Instrucciones: Sustituye "single" por "sencillo" en el tramo del listado que va desde su comienzo hasta la línea que contiene "الديكور في مصر", ambos extremos incluidos. Reproduce esas líneas sin ningún otro cambio.

(Ítems listados en un conjunto de datos)

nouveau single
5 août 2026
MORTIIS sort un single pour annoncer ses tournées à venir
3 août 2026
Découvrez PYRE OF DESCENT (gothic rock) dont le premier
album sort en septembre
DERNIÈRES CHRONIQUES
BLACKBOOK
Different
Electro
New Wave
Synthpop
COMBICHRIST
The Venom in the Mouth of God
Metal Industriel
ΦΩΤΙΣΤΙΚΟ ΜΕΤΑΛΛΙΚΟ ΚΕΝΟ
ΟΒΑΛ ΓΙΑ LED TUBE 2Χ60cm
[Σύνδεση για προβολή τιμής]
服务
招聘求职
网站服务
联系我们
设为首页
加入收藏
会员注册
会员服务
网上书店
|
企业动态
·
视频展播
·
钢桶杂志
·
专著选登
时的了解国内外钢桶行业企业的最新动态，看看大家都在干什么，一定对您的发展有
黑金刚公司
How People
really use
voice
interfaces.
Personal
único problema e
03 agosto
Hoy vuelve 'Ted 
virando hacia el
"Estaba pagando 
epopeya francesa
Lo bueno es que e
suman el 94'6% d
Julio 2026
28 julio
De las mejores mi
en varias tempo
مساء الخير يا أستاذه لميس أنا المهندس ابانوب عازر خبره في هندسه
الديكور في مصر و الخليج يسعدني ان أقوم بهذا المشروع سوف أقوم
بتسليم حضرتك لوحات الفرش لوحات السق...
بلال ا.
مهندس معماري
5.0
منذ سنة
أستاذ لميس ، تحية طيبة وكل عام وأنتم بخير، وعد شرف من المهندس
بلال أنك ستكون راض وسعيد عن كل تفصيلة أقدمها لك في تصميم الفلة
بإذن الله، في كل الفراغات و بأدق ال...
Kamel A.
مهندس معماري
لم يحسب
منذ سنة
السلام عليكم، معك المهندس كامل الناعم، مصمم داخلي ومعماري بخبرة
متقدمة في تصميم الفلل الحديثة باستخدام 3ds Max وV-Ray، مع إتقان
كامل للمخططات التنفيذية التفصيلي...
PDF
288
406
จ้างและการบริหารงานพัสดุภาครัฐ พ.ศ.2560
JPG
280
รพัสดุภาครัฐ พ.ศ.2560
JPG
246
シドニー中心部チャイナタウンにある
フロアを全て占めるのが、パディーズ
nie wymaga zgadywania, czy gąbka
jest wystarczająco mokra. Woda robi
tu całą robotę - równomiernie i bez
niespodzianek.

Respuesta final:
nouveau sencillo
5 août 2026
MORTIIS sort un sencillo pour annoncer ses tournées à venir
3 août 2026
Découvrez PYRE OF DESCENT (gothic rock) dont le premier
album sort en septembre
DERNIÈRES CHRONIQUES
BLACKBOOK
Different
Electro
New Wave
Synthpop
COMBICHRIST
The Venom in the Mouth of God
Metal Industriel
ΦΩΤΙΣΤΙΚΟ ΜΕΤΑΛΛΙΚΟ ΚΕΝΟ
ΟΒΑΛ ΓΙΑ LED TUBE 2Χ60cm
[Σύνδεση για προβολή τιμής]
服务
招聘求职
网站服务
联系我们
设为首页
加入收藏
会员注册
会员服务
网上书店
|
企业动态
·
视频展播
·
钢桶杂志
·
专著选登
时的了解国内外钢桶行业企业的最新动态，看看大家都在干什么，一定对您的发展有
黑金刚公司
How People
really use
voice
interfaces.
Personal
único problema e
03 agosto
Hoy vuelve 'Ted 
virando hacia el
"Estaba pagando 
epopeya francesa
Lo bueno es que e
suman el 94'6% d
Julio 2026
28 julio
De las mejores mi
en varias tempo
مساء الخير يا أستاذه لميس أنا المهندس ابانوب عازر خبره في هندسه
الديكور في مصر و الخليج يسعدني ان أقوم بهذا المشروع سوف أقوم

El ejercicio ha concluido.